- Work instruction
Find "vfov_deg: 12.4" in the material below and restate exactly the line holding it together with every line that comes after.

**********

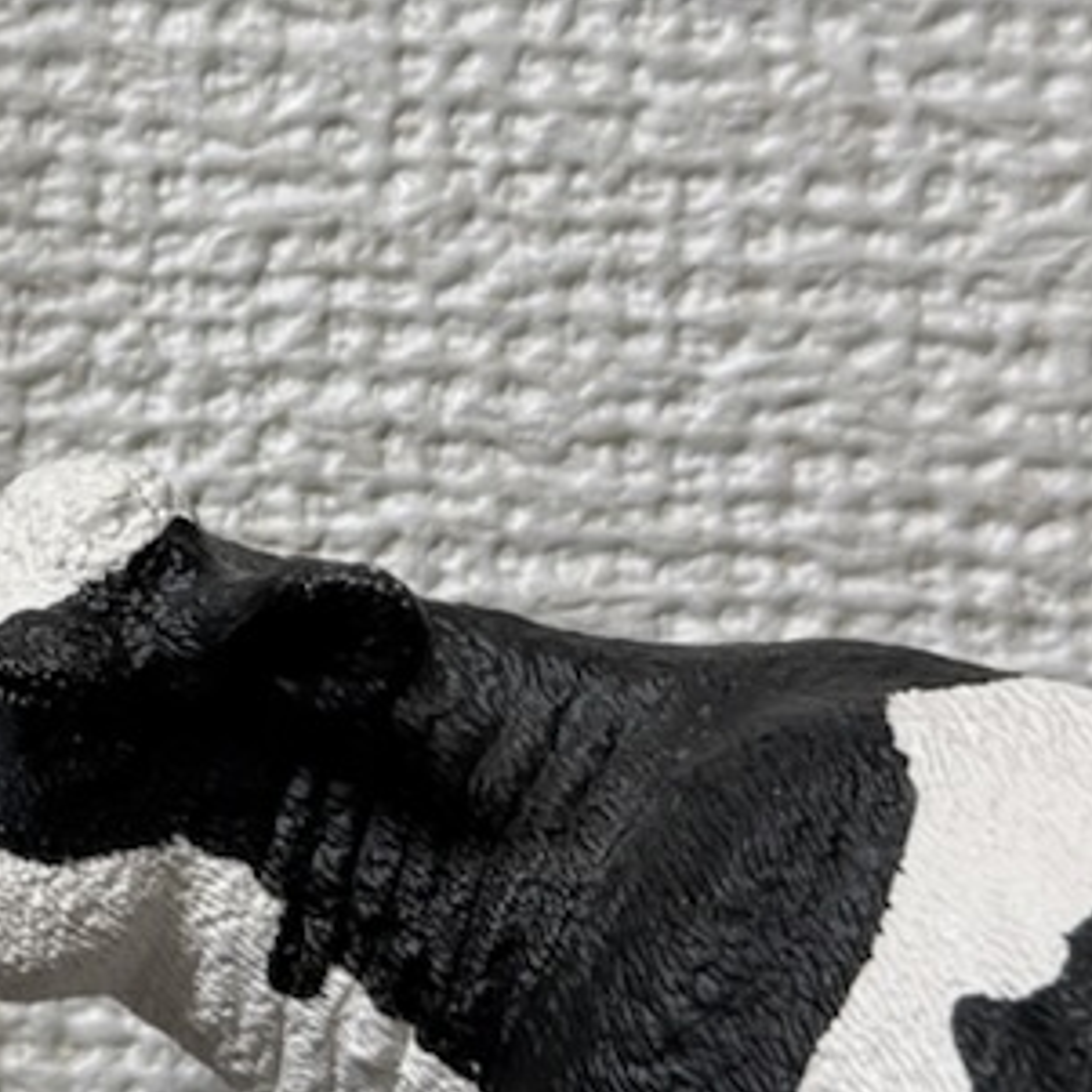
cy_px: 432
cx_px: -410
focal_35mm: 141
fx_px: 5032
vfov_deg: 12.4
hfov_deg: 12.0
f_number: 1.78
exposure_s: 1/94
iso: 64
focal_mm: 6.76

**********

- Result below
vfov_deg: 12.4
hfov_deg: 12.0
f_number: 1.78
exposure_s: 1/94
iso: 64
focal_mm: 6.76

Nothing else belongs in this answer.